● THE PROBLEM:
The word "stone" turns up on some lines of this data; say how many, and give no other text.

Stored items
____________

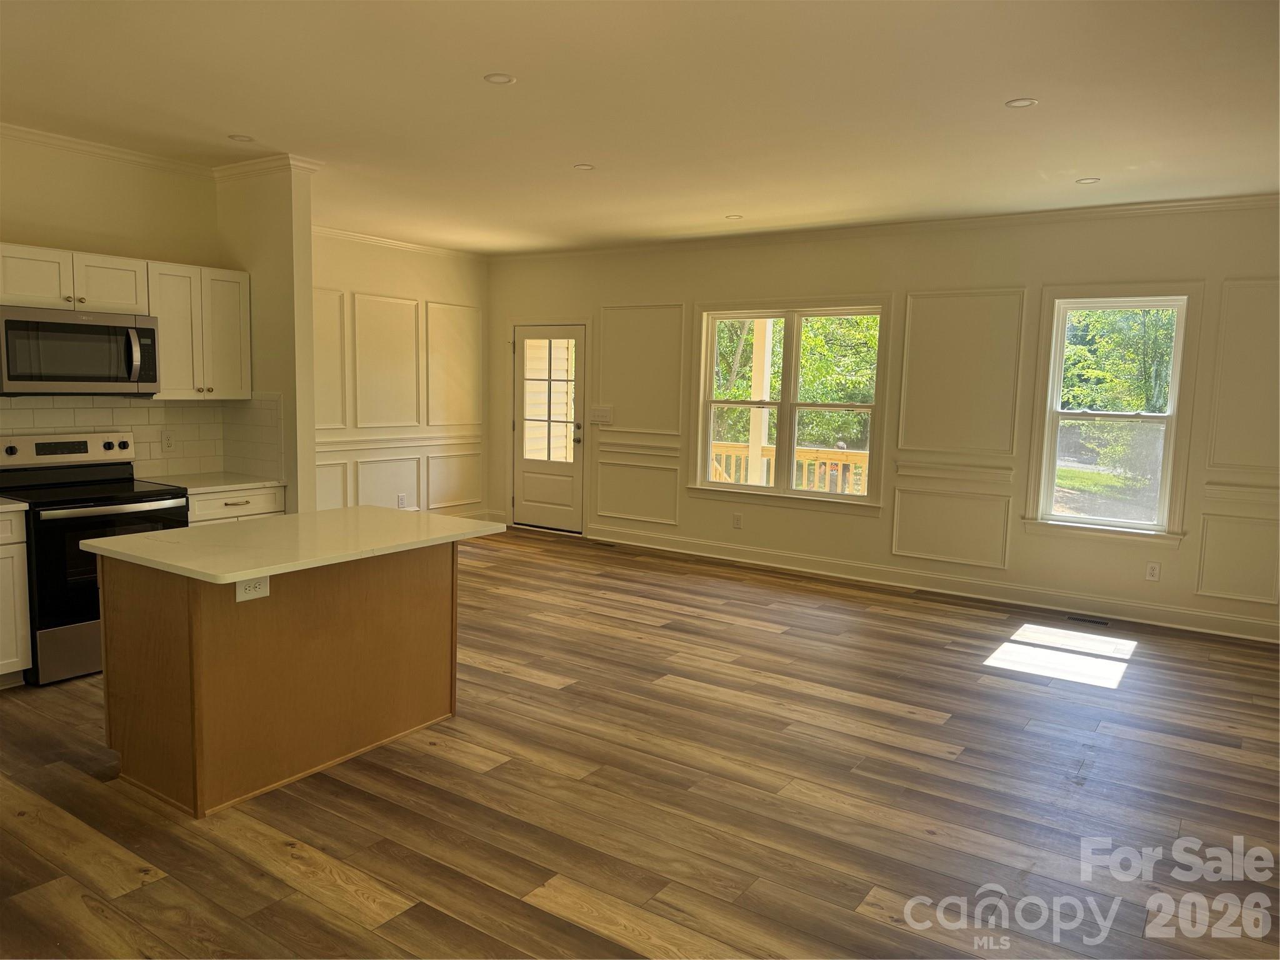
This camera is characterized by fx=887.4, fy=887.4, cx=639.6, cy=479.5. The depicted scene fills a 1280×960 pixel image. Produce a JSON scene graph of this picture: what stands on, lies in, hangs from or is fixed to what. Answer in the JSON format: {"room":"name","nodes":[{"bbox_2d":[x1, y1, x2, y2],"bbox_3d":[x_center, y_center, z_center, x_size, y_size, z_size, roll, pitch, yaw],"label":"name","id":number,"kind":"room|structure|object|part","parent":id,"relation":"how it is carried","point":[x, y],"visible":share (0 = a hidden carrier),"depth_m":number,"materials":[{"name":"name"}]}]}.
{"room":"kitchen","nodes":[
{"label":"kitchen","id":0,"kind":"room"},
{"bbox_2d":[0,131,226,474],"bbox_3d":[-3.595,-0.415,4.194,0.140,2.751,3.420,6,7,34],"label":"kitchen wall","id":1,"kind":"structure","parent":0,"point":[40,227],"depth_m":4.88,"materials":[{"name":"beige paint"}]},
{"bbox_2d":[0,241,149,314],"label":"upper cabinet","id":2,"kind":"object","parent":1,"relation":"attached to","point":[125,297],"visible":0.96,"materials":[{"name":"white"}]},
{"bbox_2d":[0,304,159,395],"bbox_3d":[-2.973,-0.657,4.607,0.453,0.431,0.766,6,7,34],"label":"microwave","id":3,"kind":"object","parent":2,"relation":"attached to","point":[14,324],"visible":1,"depth_m":4.49,"materials":[{"name":"silver metal"}]},
{"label":"microwave handle","id":4,"kind":"part","parent":3,"relation":"part of","materials":[{"name":"silver metal"}]},
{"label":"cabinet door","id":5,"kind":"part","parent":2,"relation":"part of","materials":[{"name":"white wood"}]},
{"bbox_2d":[0,122,216,175],"bbox_3d":[-2.945,-1.642,3.585,1.590,0.073,3.499,6,7,34],"label":"crown molding","id":6,"kind":"structure","parent":1,"relation":"attached to","point":[72,144],"depth_m":4.98,"materials":[{"name":"white paint"}]},
{"bbox_2d":[0,393,283,477],"bbox_3d":[-3.136,-0.198,4.647,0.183,0.485,2.502,6,7,34],"label":"tile backsplash","id":7,"kind":"structure","parent":1,"relation":"attached to","point":[162,410],"depth_m":5.26,"materials":[{"name":"tile"}]},
{"bbox_2d":[160,430,174,451],"bbox_3d":[-2.790,-0.230,5.237,0.008,0.117,0.072,6,7,34],"label":"wall outlet","id":8,"kind":"object","parent":7,"relation":"attached to","point":[168,445],"visible":0.99,"depth_m":5.23,"materials":[{"name":"white plastic"}]},
{"bbox_2d":[143,260,252,399],"bbox_3d":[-2.608,-0.854,5.139,0.357,0.747,0.587,6,7,34],"label":"upper cabinet","id":9,"kind":"object","parent":1,"relation":"attached to","point":[232,324],"visible":0.79,"depth_m":5.03,"materials":[{"name":"white wood"}]},
{"bbox_2d":[216,158,316,510],"bbox_3d":[-2.531,-0.521,5.575,1.387,2.744,0.133,6,7,34],"label":"partition wall","id":10,"kind":"structure","parent":0,"point":[305,232],"depth_m":5.19,"materials":[{"name":"beige paint"}]},
{"bbox_2d":[215,153,321,182],"bbox_3d":[-2.273,-1.822,5.244,0.778,0.086,0.179,6,7,34],"label":"crown molding","id":11,"kind":"structure","parent":10,"relation":"attached to","point":[226,167],"depth_m":5.13,"materials":[{"name":"white paint"}]},
{"bbox_2d":[311,230,488,524],"bbox_3d":[-2.594,-0.763,7.672,0.155,2.773,3.650,6,7,34],"label":"far left wall","id":12,"kind":"structure","parent":0,"point":[374,267],"depth_m":8.14,"materials":[{"name":"white paint"}]},
{"bbox_2d":[312,290,348,428],"bbox_3d":[-2.800,-0.963,7.292,0.048,1.092,0.857,6,7,34],"label":"wall molding","id":13,"kind":"structure","parent":12,"relation":"attached to","point":[340,423],"depth_m":7.53,"materials":[{"name":"white paint"}]},
{"bbox_2d":[314,460,349,508],"bbox_3d":[-2.799,0.135,7.408,0.032,0.504,0.768,6,7,34],"label":"wall panel molding","id":14,"kind":"structure","parent":12,"relation":"attached to","point":[329,482],"depth_m":7.62,"materials":[{"name":"white paint"}]},
{"bbox_2d":[351,293,420,430],"bbox_3d":[-2.294,-1.019,8.004,0.065,1.154,0.717,6,7,34],"label":"wall molding","id":15,"kind":"structure","parent":12,"relation":"attached to","point":[361,423],"depth_m":7.98,"materials":[{"name":"white paint"}]},
{"bbox_2d":[353,454,421,508],"bbox_3d":[-2.323,0.075,8.151,0.031,0.529,0.737,6,7,34],"label":"wall panel molding","id":16,"kind":"structure","parent":12,"relation":"attached to","point":[395,490],"depth_m":8.15,"materials":[{"name":"white paint"}]},
{"bbox_2d":[312,431,481,453],"bbox_3d":[-2.459,-0.313,7.802,0.035,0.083,3.254,6,7,34],"label":"chair rail","id":17,"kind":"object","parent":12,"relation":"attached to","point":[449,442],"visible":0.55,"depth_m":8.06,"materials":[{"name":"white paint"}]},
{"bbox_2d":[312,223,490,261],"bbox_3d":[-2.477,-2.101,7.592,0.088,0.078,3.352,6,7,34],"label":"crown molding","id":18,"kind":"structure","parent":12,"relation":"attached to","point":[348,235],"depth_m":8.05,"materials":[{"name":"white paint"}]},
{"bbox_2d":[396,492,407,507],"bbox_3d":[-2.190,0.192,8.161,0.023,0.129,0.079,6,7,34],"label":"wall outlet","id":19,"kind":"object","parent":12,"relation":"attached to","point":[401,499],"visible":0.99,"depth_m":8.16,"materials":[{"name":"white plastic"}]},
{"bbox_2d":[422,300,481,426],"bbox_3d":[-1.838,-1.096,8.780,0.045,1.160,0.708,6,7,34],"label":"wall molding","id":20,"kind":"structure","parent":12,"relation":"attached to","point":[430,423],"depth_m":8.73,"materials":[{"name":"white paint"}]},
{"bbox_2d":[423,450,484,509],"bbox_3d":[-1.866,0.010,8.888,0.032,0.534,0.736,6,7,34],"label":"wall molding","id":21,"kind":"structure","parent":12,"relation":"attached to","point":[425,501],"depth_m":8.86,"materials":[{"name":"white paint"}]},
{"bbox_2d":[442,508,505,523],"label":"baseboard","id":22,"kind":"structure","parent":12,"relation":"attached to","point":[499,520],"depth_m":9.05,"materials":[{"name":"white paint"}]},
{"bbox_2d":[0,0,1279,254],"bbox_3d":[-0.484,-1.685,3.568,7.877,0.111,8.473,6,7,34],"label":"ceiling","id":23,"kind":"structure","parent":0,"point":[1085,165],"depth_m":3.90,"materials":[{"name":"white paint"}]},
{"bbox_2d":[228,133,254,141],"bbox_3d":[-2.099,-1.795,4.669,0.135,0.007,0.134,6,7,34],"label":"recessed light","id":24,"kind":"object","parent":23,"relation":"in","point":[242,138],"visible":0.99,"depth_m":4.66,"materials":[{"name":"white"}]},
{"bbox_2d":[483,72,516,84],"bbox_3d":[-0.578,-1.649,3.652,0.130,0.007,0.129,6,7,34],"label":"recessed light","id":25,"kind":"object","parent":23,"relation":"in","point":[502,79],"visible":0.98,"depth_m":3.65,"materials":[{"name":"white"}]},
{"bbox_2d":[572,162,594,170],"bbox_3d":[-0.326,-1.805,5.121,0.125,0.007,0.125,6,7,34],"label":"recessed light","id":26,"kind":"object","parent":23,"relation":"in","point":[584,167],"visible":0.99,"depth_m":5.12,"materials":[{"name":"white"}]},
{"bbox_2d":[725,213,743,220],"bbox_3d":[0.697,-1.944,6.570,0.145,0.008,0.144,6,7,34],"label":"recessed light","id":27,"kind":"object","parent":23,"relation":"in","point":[735,216],"visible":0.99,"depth_m":6.56,"materials":[{"name":"white"}]},
{"bbox_2d":[1005,97,1038,108],"bbox_3d":[1.632,-1.609,3.795,0.128,0.007,0.127,6,7,34],"label":"recessed light","id":28,"kind":"object","parent":23,"relation":"in","point":[1019,103],"visible":0.99,"depth_m":3.79,"materials":[{"name":"white"}]},
{"bbox_2d":[1075,176,1100,184],"bbox_3d":[2.602,-1.736,5.156,0.126,0.007,0.125,6,7,34],"label":"recessed light","id":29,"kind":"object","parent":23,"relation":"in","point":[1090,181],"visible":0.99,"depth_m":5.15,"materials":[{"name":"white"}]},
{"bbox_2d":[0,523,1279,959],"bbox_3d":[-0.461,1.144,3.891,8.044,0.105,8.448,6,7,34],"label":"floor","id":30,"kind":"structure","parent":0,"point":[467,770],"depth_m":3.28,"materials":[{"name":"brown wood"}]},
{"bbox_2d":[0,506,31,686],"bbox_3d":[-3.380,0.576,3.993,0.633,0.861,0.927,6,7,34],"label":"base cabinet","id":31,"kind":"object","parent":30,"relation":"on","point":[12,611],"visible":0.97,"depth_m":4.16,"materials":[{"name":"white paint"}]},
{"bbox_2d":[0,497,29,513],"bbox_3d":[-3.373,0.139,3.942,0.669,0.037,0.850,6,7,34],"label":"countertop","id":32,"kind":"structure","parent":31,"relation":"on","point":[4,507],"depth_m":4.16,"materials":[{"name":"white stone"}]},
{"bbox_2d":[0,430,189,684],"bbox_3d":[-2.852,0.362,4.607,0.711,1.174,0.757,6,7,34],"label":"stove","id":33,"kind":"object","parent":30,"relation":"on","point":[49,447],"visible":0.71,"depth_m":4.36,"materials":[{"name":"black metal"}]},
{"bbox_2d":[185,485,285,526],"bbox_3d":[-2.521,0.454,5.227,0.621,0.846,0.642,6,7,34],"label":"base cabinet","id":34,"kind":"object","parent":30,"relation":"on","point":[218,512],"visible":0.11,"depth_m":5.03,"materials":[{"name":"white paint"}]},
{"bbox_2d":[140,471,284,493],"bbox_3d":[-2.546,0.012,5.211,0.656,0.033,0.691,6,7,34],"label":"countertop","id":35,"kind":"structure","parent":34,"relation":"on","point":[263,482],"depth_m":5.13,"materials":[{"name":"white stone"}]},
{"bbox_2d":[96,545,467,817],"bbox_3d":[-1.328,0.662,3.634,0.873,0.869,1.405,6,7,34],"label":"kitchen island","id":36,"kind":"object","parent":30,"relation":"on","point":[218,638],"visible":0.86,"depth_m":3.31,"materials":[{"name":"brown wood"}]},
{"bbox_2d":[235,575,269,601],"bbox_3d":[-1.373,0.380,3.145,0.008,0.081,0.112,6,7,34],"label":"island outlet","id":37,"kind":"object","parent":36,"relation":"attached to","point":[239,590],"visible":0.89,"depth_m":3.14,"materials":[{"name":"white plastic"}]},
{"bbox_2d":[83,505,504,583],"bbox_3d":[-1.344,0.222,3.690,0.933,0.034,1.346,6,7,34],"label":"island countertop","id":38,"kind":"structure","parent":36,"relation":"on","point":[433,517],"depth_m":3.42,"materials":[{"name":"white stone"}]},
{"bbox_2d":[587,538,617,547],"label":"floor vent","id":39,"kind":"object","parent":30,"relation":"in","point":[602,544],"visible":0.99,"depth_m":8.23,"materials":[{"name":"metal"}]},
{"bbox_2d":[1066,613,1112,625],"bbox_3d":[3.031,0.944,5.971,0.290,0.007,0.108,6,7,34],"label":"floor vent","id":40,"kind":"object","parent":30,"relation":"in","point":[1104,622],"visible":0.97,"depth_m":5.96,"materials":[{"name":"metal"}]},
{"bbox_2d":[490,201,1279,643],"bbox_3d":[1.690,-0.589,7.017,7.733,2.744,0.159,6,7,34],"label":"window wall","id":41,"kind":"structure","parent":0,"point":[812,256],"depth_m":6.53,"materials":[{"name":"white paint"}]},
{"bbox_2d":[511,321,585,531],"bbox_3d":[-0.926,-0.489,8.769,0.911,2.011,0.140,6,7,34],"label":"door","id":42,"kind":"structure","parent":41,"relation":"in","point":[525,474],"depth_m":8.79,"materials":[{"name":"white glass"}]},
{"bbox_2d":[589,405,613,423],"bbox_3d":[-0.363,-0.609,8.253,0.251,0.144,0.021,6,7,34],"label":"light switch","id":43,"kind":"object","parent":41,"relation":"attached to","point":[597,412],"visible":0.99,"depth_m":8.26,"materials":[{"name":"white plastic"}]},
{"bbox_2d":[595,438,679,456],"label":"chair rail","id":44,"kind":"object","parent":41,"relation":"attached to","point":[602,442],"visible":0.82,"depth_m":8.07,"materials":[{"name":"white paint"}]},
{"bbox_2d":[595,457,680,525],"bbox_3d":[-0.016,0.134,8.278,1.062,0.531,0.043,6,7,34],"label":"wall panel molding","id":45,"kind":"structure","parent":41,"relation":"attached to","point":[615,514],"depth_m":8.27,"materials":[{"name":"white paint"}]},
{"bbox_2d":[596,303,687,433],"bbox_3d":[0.006,-1.009,8.197,1.011,1.098,0.055,6,7,34],"label":"wall molding","id":46,"kind":"structure","parent":41,"relation":"attached to","point":[600,388],"depth_m":8.17,"materials":[{"name":"white paint"}]},
{"bbox_2d":[731,512,743,528],"bbox_3d":[0.831,0.352,7.589,0.075,0.126,0.009,6,7,34],"label":"wall outlet","id":47,"kind":"object","parent":41,"relation":"attached to","point":[737,520],"visible":0.98,"depth_m":7.58,"materials":[{"name":"white plastic"}]},
{"bbox_2d":[686,298,889,511],"bbox_3d":[1.201,-0.628,7.364,1.772,1.700,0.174,6,7,34],"label":"double window","id":48,"kind":"structure","parent":41,"relation":"in","point":[709,487],"depth_m":7.35,"materials":[{"name":"white glass"}]},
{"bbox_2d":[495,195,1279,261],"bbox_3d":[1.643,-1.911,6.836,7.336,0.082,0.072,6,7,34],"label":"crown molding","id":49,"kind":"structure","parent":41,"relation":"attached to","point":[1230,200],"depth_m":6.46,"materials":[{"name":"white paint"}]},
{"bbox_2d":[581,524,1279,643],"bbox_3d":[2.047,0.753,6.839,6.007,0.135,0.018,6,7,34],"label":"baseboard","id":50,"kind":"structure","parent":41,"relation":"attached to","point":[730,557],"depth_m":6.57,"materials":[{"name":"white paint"}]},
{"bbox_2d":[891,485,1012,568],"bbox_3d":[2.285,0.352,6.572,0.934,0.514,0.040,6,7,34],"label":"wall panel molding","id":51,"kind":"structure","parent":41,"relation":"attached to","point":[897,552],"depth_m":6.55,"materials":[{"name":"white paint"}]},
{"bbox_2d":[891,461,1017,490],"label":"chair rail","id":52,"kind":"object","parent":41,"relation":"attached to","point":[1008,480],"visible":0.88,"depth_m":6.45,"materials":[{"name":"white paint"}]},
{"bbox_2d":[893,290,1024,456],"bbox_3d":[2.300,-0.757,6.476,0.940,1.079,0.060,6,7,34],"label":"wall molding","id":53,"kind":"structure","parent":41,"relation":"attached to","point":[907,318],"depth_m":6.44,"materials":[{"name":"white paint"}]},
{"bbox_2d":[1024,283,1202,544],"bbox_3d":[3.203,-0.440,6.046,0.982,1.717,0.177,6,7,34],"label":"window","id":54,"kind":"structure","parent":41,"relation":"in","point":[1124,525],"depth_m":6.05,"materials":[{"name":"white glass"}]},
{"bbox_2d":[1144,561,1161,581],"bbox_3d":[3.397,0.610,5.878,0.072,0.120,0.008,6,7,34],"label":"wall outlet","id":55,"kind":"object","parent":41,"relation":"attached to","point":[1151,571],"visible":0.98,"depth_m":5.88,"materials":[{"name":"white plastic"}]},
{"bbox_2d":[1195,509,1279,603],"bbox_3d":[3.920,0.509,5.681,0.700,0.531,0.036,6,7,34],"label":"wall panel molding","id":56,"kind":"structure","parent":41,"relation":"attached to","point":[1204,541],"depth_m":5.72,"materials":[{"name":"white paint"}]},
{"bbox_2d":[1203,279,1279,475],"bbox_3d":[3.939,-0.611,5.456,0.805,1.127,0.039,6,7,34],"label":"wall molding","id":57,"kind":"structure","parent":41,"relation":"attached to","point":[1222,305],"depth_m":5.56,"materials":[{"name":"white paint"}]},
{"bbox_2d":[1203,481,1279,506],"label":"chair rail","id":58,"kind":"object","parent":41,"relation":"attached to","point":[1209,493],"visible":0.78,"depth_m":5.54,"materials":[{"name":"white paint"}]},
{"label":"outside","id":59,"kind":"structure","parent":0,"visible":0},
{"label":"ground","id":60,"kind":"structure","parent":59,"visible":0},
{"bbox_2d":[746,318,773,485],"bbox_3d":[1.216,-0.796,9.058,0.197,3.066,0.182,6,7,34],"label":"porch post","id":61,"kind":"object","parent":60,"relation":"on","point":[767,342],"visible":0.53,"depth_m":9.01,"materials":[{"name":"white"}]},
{"bbox_2d":[707,441,867,494],"bbox_3d":[1.886,0.128,9.344,4.657,0.984,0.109,6,7,34],"label":"deck railing","id":62,"kind":"object","parent":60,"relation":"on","point":[743,458],"visible":0.29,"depth_m":9.44,"materials":[{"name":"brown wood"}]},
{"bbox_2d":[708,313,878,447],"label":"tree","id":63,"kind":"object","parent":60,"relation":"on","point":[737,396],"visible":0.28,"materials":[{"name":"green plant"}]},
{"bbox_2d":[1062,306,1174,490],"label":"tree","id":64,"kind":"object","parent":60,"relation":"on","point":[1135,399],"visible":0.39,"materials":[{"name":"green plant"}]}
]}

____________

● WRITTEN REPLY:
3